# [Extracted data]
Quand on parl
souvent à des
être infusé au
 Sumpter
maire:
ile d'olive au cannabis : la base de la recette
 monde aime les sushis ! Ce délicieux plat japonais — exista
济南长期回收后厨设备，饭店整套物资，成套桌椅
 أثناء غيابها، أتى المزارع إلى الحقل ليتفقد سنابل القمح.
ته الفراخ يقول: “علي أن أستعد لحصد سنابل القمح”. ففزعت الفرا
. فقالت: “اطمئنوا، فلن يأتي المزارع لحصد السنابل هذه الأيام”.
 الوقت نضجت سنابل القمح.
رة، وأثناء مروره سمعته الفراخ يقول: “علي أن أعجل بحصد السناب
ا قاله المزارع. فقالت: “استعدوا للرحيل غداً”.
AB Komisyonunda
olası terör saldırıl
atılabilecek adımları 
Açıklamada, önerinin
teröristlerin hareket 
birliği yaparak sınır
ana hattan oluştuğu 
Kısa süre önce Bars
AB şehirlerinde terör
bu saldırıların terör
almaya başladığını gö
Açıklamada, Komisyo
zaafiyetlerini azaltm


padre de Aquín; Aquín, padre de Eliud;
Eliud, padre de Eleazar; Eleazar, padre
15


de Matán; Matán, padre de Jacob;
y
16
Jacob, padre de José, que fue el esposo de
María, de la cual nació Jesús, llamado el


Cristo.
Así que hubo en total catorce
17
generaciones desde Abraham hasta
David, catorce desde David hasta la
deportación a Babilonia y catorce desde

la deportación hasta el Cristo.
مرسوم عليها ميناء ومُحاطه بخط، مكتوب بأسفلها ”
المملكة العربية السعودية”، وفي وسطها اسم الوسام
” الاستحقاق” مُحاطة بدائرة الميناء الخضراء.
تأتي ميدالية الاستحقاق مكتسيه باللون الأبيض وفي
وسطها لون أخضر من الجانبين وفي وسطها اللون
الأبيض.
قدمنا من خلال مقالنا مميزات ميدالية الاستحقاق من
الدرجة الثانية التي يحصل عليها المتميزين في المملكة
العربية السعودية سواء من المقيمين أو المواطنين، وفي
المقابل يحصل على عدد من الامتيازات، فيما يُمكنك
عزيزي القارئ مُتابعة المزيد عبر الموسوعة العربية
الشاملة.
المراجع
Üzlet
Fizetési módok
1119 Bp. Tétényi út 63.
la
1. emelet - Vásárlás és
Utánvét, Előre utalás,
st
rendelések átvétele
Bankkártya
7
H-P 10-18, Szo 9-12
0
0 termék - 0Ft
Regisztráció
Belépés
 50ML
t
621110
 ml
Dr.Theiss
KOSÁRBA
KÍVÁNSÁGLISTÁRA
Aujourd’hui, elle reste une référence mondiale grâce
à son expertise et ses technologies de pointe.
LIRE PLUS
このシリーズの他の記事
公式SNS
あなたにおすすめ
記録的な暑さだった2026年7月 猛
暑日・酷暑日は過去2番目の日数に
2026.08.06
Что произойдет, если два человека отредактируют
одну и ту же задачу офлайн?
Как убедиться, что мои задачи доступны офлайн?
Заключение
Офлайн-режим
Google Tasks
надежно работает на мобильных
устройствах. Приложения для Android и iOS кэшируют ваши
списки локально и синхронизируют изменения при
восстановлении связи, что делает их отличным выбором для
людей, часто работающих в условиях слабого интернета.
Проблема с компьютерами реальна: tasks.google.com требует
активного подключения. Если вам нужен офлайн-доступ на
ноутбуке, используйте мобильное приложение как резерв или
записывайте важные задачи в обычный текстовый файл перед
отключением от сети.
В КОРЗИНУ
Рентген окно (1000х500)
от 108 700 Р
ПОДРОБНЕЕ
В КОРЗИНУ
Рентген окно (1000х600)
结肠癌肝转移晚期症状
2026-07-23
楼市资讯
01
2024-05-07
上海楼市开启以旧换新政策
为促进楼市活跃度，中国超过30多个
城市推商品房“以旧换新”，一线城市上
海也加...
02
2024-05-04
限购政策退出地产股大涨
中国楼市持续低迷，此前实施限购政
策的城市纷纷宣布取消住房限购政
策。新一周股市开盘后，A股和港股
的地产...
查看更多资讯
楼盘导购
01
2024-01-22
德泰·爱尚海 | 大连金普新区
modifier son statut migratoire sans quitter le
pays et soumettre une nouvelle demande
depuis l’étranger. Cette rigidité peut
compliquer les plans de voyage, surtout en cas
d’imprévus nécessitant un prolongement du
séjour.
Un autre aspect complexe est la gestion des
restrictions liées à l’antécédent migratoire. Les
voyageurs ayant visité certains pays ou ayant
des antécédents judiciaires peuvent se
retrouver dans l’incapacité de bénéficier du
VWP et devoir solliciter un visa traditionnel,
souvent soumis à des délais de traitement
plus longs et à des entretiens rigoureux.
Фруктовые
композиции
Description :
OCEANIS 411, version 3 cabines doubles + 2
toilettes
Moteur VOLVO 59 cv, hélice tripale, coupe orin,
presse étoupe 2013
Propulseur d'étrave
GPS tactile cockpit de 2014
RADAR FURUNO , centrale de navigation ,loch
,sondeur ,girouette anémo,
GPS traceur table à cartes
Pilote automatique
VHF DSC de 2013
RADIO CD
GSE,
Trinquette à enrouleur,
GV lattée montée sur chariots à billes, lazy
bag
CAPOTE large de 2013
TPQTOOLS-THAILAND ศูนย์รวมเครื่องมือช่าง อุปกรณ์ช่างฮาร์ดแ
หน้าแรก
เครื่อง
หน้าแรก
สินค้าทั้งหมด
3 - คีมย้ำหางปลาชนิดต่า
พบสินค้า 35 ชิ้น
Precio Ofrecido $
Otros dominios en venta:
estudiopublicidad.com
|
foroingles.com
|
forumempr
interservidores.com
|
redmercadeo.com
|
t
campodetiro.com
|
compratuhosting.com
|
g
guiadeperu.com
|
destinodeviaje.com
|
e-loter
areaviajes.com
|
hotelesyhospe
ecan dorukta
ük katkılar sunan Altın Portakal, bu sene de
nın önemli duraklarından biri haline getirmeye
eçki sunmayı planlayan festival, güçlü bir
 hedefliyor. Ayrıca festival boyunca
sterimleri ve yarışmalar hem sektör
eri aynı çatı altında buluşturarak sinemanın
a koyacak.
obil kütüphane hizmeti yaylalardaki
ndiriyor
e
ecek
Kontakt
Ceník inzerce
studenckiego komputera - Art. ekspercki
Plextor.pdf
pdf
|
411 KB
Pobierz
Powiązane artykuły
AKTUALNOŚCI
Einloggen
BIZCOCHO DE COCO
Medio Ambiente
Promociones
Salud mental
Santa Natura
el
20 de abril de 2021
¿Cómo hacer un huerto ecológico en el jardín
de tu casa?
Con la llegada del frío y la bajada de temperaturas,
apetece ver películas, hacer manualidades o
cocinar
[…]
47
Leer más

# [Problem statement]
The full set of records should be duplicated exactly.

# [Exercise result]
Quand on parl
souvent à des
être infusé au
 Sumpter
maire:
ile d'olive au cannabis : la base de la recette
 monde aime les sushis ! Ce délicieux plat japonais — exista
济南长期回收后厨设备，饭店整套物资，成套桌椅
 أثناء غيابها، أتى المزارع إلى الحقل ليتفقد سنابل القمح.
ته الفراخ يقول: “علي أن أستعد لحصد سنابل القمح”. ففزعت الفرا
. فقالت: “اطمئنوا، فلن يأتي المزارع لحصد السنابل هذه الأيام”.
 الوقت نضجت سنابل القمح.
رة، وأثناء مروره سمعته الفراخ يقول: “علي أن أعجل بحصد السناب
ا قاله المزارع. فقالت: “استعدوا للرحيل غداً”.
AB Komisyonunda
olası terör saldırıl
atılabilecek adımları 
Açıklamada, önerinin
teröristlerin hareket 
birliği yaparak sınır
ana hattan oluştuğu 
Kısa süre önce Bars
AB şehirlerinde terör
bu saldırıların terör
almaya başladığını gö
Açıklamada, Komisyo
zaafiyetlerini azaltm


padre de Aquín; Aquín, padre de Eliud;
Eliud, padre de Eleazar; Eleazar, padre
15


de Matán; Matán, padre de Jacob;
y
16
Jacob, padre de José, que fue el esposo de
María, de la cual nació Jesús, llamado el


Cristo.
Así que hubo en total catorce
17
generaciones desde Abraham hasta
David, catorce desde David hasta la
deportación a Babilonia y catorce desde

la deportación hasta el Cristo.
مرسوم عليها ميناء ومُحاطه بخط، مكتوب بأسفلها ”
المملكة العربية السعودية”، وفي وسطها اسم الوسام
” الاستحقاق” مُحاطة بدائرة الميناء الخضراء.
تأتي ميدالية الاستحقاق مكتسيه باللون الأبيض وفي
وسطها لون أخضر من الجانبين وفي وسطها اللون
الأبيض.
قدمنا من خلال مقالنا مميزات ميدالية الاستحقاق من
الدرجة الثانية التي يحصل عليها المتميزين في المملكة
العربية السعودية سواء من المقيمين أو المواطنين، وفي
المقابل يحصل على عدد من الامتيازات، فيما يُمكنك
عزيزي القارئ مُتابعة المزيد عبر الموسوعة العربية
الشاملة.
المراجع
Üzlet
Fizetési módok
1119 Bp. Tétényi út 63.
la
1. emelet - Vásárlás és
Utánvét, Előre utalás,
st
rendelések átvétele
Bankkártya
7
H-P 10-18, Szo 9-12
0
0 termék - 0Ft
Regisztráció
Belépés
 50ML
t
621110
 ml
Dr.Theiss
KOSÁRBA
KÍVÁNSÁGLISTÁRA
Aujourd’hui, elle reste une référence mondiale grâce
à son expertise et ses technologies de pointe.
LIRE PLUS
このシリーズの他の記事
公式SNS
あなたにおすすめ
記録的な暑さだった2026年7月 猛
暑日・酷暑日は過去2番目の日数に
2026.08.06
Что произойдет, если два человека отредактируют
одну и ту же задачу офлайн?
Как убедиться, что мои задачи доступны офлайн?
Заключение
Офлайн-режим
Google Tasks
надежно работает на мобильных
устройствах. Приложения для Android и iOS кэшируют ваши
списки локально и синхронизируют изменения при
восстановлении связи, что делает их отличным выбором для
людей, часто работающих в условиях слабого интернета.
Проблема с компьютерами реальна: tasks.google.com требует
активного подключения. Если вам нужен офлайн-доступ на
ноутбуке, используйте мобильное приложение как резерв или
записывайте важные задачи в обычный текстовый файл перед
отключением от сети.
В КОРЗИНУ
Рентген окно (1000х500)
от 108 700 Р
ПОДРОБНЕЕ
В КОРЗИНУ
Рентген окно (1000х600)
结肠癌肝转移晚期症状
2026-07-23
楼市资讯
01
2024-05-07
上海楼市开启以旧换新政策
为促进楼市活跃度，中国超过30多个
城市推商品房“以旧换新”，一线城市上
海也加...
02
2024-05-04
限购政策退出地产股大涨
中国楼市持续低迷，此前实施限购政
策的城市纷纷宣布取消住房限购政
策。新一周股市开盘后，A股和港股
的地产...
查看更多资讯
楼盘导购
01
2024-01-22
德泰·爱尚海 | 大连金普新区
modifier son statut migratoire sans quitter le
pays et soumettre une nouvelle demande
depuis l’étranger. Cette rigidité peut
compliquer les plans de voyage, surtout en cas
d’imprévus nécessitant un prolongement du
séjour.
Un autre aspect complexe est la gestion des
restrictions liées à l’antécédent migratoire. Les
voyageurs ayant visité certains pays ou ayant
des antécédents judiciaires peuvent se
retrouver dans l’incapacité de bénéficier du
VWP et devoir solliciter un visa traditionnel,
souvent soumis à des délais de traitement
plus longs et à des entretiens rigoureux.
Фруктовые
композиции
Description :
OCEANIS 411, version 3 cabines doubles + 2
toilettes
Moteur VOLVO 59 cv, hélice tripale, coupe orin,
presse étoupe 2013
Propulseur d'étrave
GPS tactile cockpit de 2014
RADAR FURUNO , centrale de navigation ,loch
,sondeur ,girouette anémo,
GPS traceur table à cartes
Pilote automatique
VHF DSC de 2013
RADIO CD
GSE,
Trinquette à enrouleur,
GV lattée montée sur chariots à billes, lazy
bag
CAPOTE large de 2013
TPQTOOLS-THAILAND ศูนย์รวมเครื่องมือช่าง อุปกรณ์ช่างฮาร์ดแ
หน้าแรก
เครื่อง
หน้าแรก
สินค้าทั้งหมด
3 - คีมย้ำหางปลาชนิดต่า
พบสินค้า 35 ชิ้น
Precio Ofrecido $
Otros dominios en venta:
estudiopublicidad.com
|
foroingles.com
|
forumempr
interservidores.com
|
redmercadeo.com
|
t
campodetiro.com
|
compratuhosting.com
|
g
guiadeperu.com
|
destinodeviaje.com
|
e-loter
areaviajes.com
|
hotelesyhospe
ecan dorukta
ük katkılar sunan Altın Portakal, bu sene de
nın önemli duraklarından biri haline getirmeye
eçki sunmayı planlayan festival, güçlü bir
 hedefliyor. Ayrıca festival boyunca
sterimleri ve yarışmalar hem sektör
eri aynı çatı altında buluşturarak sinemanın
a koyacak.
obil kütüphane hizmeti yaylalardaki
ndiriyor
e
ecek
Kontakt
Ceník inzerce
studenckiego komputera - Art. ekspercki
Plextor.pdf
pdf
|
411 KB
Pobierz
Powiązane artykuły
AKTUALNOŚCI
Einloggen
BIZCOCHO DE COCO
Medio Ambiente
Promociones
Salud mental
Santa Natura
el
20 de abril de 2021
¿Cómo hacer un huerto ecológico en el jardín
de tu casa?
Con la llegada del frío y la bajada de temperaturas,
apetece ver películas, hacer manualidades o
cocinar
[…]
47
Leer más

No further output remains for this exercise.